(Page-level text extractions)
------------------------------------------------
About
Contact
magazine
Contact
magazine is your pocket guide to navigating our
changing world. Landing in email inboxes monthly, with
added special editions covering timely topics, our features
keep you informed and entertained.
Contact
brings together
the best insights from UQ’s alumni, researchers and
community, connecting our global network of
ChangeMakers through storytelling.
------------------------------------------------
▸ TASK ITEM: Retype the lines of the entries above character for character, keeping every line break in place.

▸ EXERCISE ANSWER:
About
Contact
magazine
Contact
magazine is your pocket guide to navigating our
changing world. Landing in email inboxes monthly, with
added special editions covering timely topics, our features
keep you informed and entertained.
Contact
brings together
the best insights from UQ’s alumni, researchers and
community, connecting our global network of
ChangeMakers through storytelling.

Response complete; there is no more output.